*** The data

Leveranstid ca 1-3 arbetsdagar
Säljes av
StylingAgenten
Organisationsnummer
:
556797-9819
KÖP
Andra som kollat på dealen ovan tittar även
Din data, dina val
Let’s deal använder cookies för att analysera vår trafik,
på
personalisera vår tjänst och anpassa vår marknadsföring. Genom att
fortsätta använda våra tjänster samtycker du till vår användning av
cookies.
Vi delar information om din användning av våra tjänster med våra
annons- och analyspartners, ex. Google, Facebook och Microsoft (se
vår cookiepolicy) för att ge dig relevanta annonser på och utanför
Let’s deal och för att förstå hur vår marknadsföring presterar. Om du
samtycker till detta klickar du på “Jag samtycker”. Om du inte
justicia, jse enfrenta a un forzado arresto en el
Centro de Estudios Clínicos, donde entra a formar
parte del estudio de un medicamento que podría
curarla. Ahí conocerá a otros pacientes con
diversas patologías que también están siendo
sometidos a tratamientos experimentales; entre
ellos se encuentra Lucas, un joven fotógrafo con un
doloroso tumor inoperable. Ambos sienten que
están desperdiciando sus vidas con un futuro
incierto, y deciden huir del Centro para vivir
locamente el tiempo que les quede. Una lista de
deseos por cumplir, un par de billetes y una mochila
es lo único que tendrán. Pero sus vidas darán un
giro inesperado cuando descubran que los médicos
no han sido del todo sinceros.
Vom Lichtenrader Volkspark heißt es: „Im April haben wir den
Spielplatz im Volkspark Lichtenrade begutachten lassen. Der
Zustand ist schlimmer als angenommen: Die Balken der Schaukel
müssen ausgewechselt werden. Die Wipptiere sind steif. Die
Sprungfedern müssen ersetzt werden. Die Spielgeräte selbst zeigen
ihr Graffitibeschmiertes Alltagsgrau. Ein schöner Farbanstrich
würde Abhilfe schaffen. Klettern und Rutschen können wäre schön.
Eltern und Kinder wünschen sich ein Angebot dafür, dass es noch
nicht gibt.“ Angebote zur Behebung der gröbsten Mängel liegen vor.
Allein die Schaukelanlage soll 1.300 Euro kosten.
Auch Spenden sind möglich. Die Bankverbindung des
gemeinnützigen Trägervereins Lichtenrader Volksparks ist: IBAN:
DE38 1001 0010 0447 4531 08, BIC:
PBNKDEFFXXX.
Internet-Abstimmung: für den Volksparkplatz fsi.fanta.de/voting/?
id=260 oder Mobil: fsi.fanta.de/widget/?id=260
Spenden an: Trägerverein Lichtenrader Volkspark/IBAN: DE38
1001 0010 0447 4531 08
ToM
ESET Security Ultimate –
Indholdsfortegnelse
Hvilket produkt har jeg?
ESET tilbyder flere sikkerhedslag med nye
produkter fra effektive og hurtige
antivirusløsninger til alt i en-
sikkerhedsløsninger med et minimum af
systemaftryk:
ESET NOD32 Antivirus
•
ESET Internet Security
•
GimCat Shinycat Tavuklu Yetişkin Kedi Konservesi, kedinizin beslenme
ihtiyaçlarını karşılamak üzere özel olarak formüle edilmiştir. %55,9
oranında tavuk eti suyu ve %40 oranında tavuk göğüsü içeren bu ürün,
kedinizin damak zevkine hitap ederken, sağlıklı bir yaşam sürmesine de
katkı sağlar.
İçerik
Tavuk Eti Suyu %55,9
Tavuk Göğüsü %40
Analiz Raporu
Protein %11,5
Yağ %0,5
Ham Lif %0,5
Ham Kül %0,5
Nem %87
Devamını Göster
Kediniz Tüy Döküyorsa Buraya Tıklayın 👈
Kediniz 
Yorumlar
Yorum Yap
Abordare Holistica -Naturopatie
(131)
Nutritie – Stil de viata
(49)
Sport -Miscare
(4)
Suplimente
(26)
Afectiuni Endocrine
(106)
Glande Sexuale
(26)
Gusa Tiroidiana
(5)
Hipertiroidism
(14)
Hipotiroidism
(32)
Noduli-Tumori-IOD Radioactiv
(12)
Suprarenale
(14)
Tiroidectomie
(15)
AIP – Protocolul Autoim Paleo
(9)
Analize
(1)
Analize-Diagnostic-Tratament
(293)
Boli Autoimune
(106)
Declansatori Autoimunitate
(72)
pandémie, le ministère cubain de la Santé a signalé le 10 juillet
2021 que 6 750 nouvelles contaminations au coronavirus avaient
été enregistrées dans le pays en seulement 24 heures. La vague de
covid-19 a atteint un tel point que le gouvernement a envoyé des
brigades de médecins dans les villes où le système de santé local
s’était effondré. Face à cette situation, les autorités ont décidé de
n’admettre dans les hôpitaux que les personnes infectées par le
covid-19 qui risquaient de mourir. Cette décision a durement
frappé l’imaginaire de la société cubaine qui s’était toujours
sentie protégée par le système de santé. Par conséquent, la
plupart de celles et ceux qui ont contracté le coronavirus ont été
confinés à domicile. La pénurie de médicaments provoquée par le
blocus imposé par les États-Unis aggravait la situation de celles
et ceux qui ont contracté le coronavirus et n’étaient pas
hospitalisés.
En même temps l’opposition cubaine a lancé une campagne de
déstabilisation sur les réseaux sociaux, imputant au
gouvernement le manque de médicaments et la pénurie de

******
*** The data

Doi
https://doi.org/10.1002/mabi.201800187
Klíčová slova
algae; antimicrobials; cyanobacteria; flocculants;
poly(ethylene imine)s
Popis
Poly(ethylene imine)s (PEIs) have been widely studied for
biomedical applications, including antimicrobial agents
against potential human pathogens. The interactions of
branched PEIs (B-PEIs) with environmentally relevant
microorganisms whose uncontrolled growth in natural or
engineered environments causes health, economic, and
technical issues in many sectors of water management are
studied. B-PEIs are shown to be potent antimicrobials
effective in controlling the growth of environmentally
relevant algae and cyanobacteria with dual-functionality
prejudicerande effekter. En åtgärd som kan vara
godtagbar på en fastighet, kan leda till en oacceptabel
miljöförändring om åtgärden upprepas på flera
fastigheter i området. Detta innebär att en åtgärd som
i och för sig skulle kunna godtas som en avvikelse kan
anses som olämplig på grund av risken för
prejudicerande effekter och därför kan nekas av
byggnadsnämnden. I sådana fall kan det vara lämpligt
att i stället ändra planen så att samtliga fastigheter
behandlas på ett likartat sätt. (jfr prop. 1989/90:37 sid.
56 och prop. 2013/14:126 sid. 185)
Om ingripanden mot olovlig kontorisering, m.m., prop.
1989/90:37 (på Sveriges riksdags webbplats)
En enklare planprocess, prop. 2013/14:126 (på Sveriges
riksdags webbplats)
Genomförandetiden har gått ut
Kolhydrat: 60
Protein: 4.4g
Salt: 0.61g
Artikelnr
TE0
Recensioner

******

▶ [What is required]:
Could you return exactly the lines above from the line with "Leveranstid ca 1-3 arbetsdagar" to the line with "giro inesperado cuando", both included, and nothing else?

▶ [Your response]:
Leveranstid ca 1-3 arbetsdagar
Säljes av
StylingAgenten
Organisationsnummer
:
556797-9819
KÖP
Andra som kollat på dealen ovan tittar även
Din data, dina val
Let’s deal använder cookies för att analysera vår trafik,
på
personalisera vår tjänst och anpassa vår marknadsföring. Genom att
fortsätta använda våra tjänster samtycker du till vår användning av
cookies.
Vi delar information om din användning av våra tjänster med våra
annons- och analyspartners, ex. Google, Facebook och Microsoft (se
vår cookiepolicy) för att ge dig relevanta annonser på och utanför
Let’s deal och för att förstå hur vår marknadsföring presterar. Om du
samtycker till detta klickar du på “Jag samtycker”. Om du inte
justicia, jse enfrenta a un forzado arresto en el
Centro de Estudios Clínicos, donde entra a formar
parte del estudio de un medicamento que podría
curarla. Ahí conocerá a otros pacientes con
diversas patologías que también están siendo
sometidos a tratamientos experimentales; entre
ellos se encuentra Lucas, un joven fotógrafo con un
doloroso tumor inoperable. Ambos sienten que
están desperdiciando sus vidas con un futuro
incierto, y deciden huir del Centro para vivir
locamente el tiempo que les quede. Una lista de
deseos por cumplir, un par de billetes y una mochila
es lo único que tendrán. Pero sus vidas darán un
giro inesperado cuando descubran que los médicos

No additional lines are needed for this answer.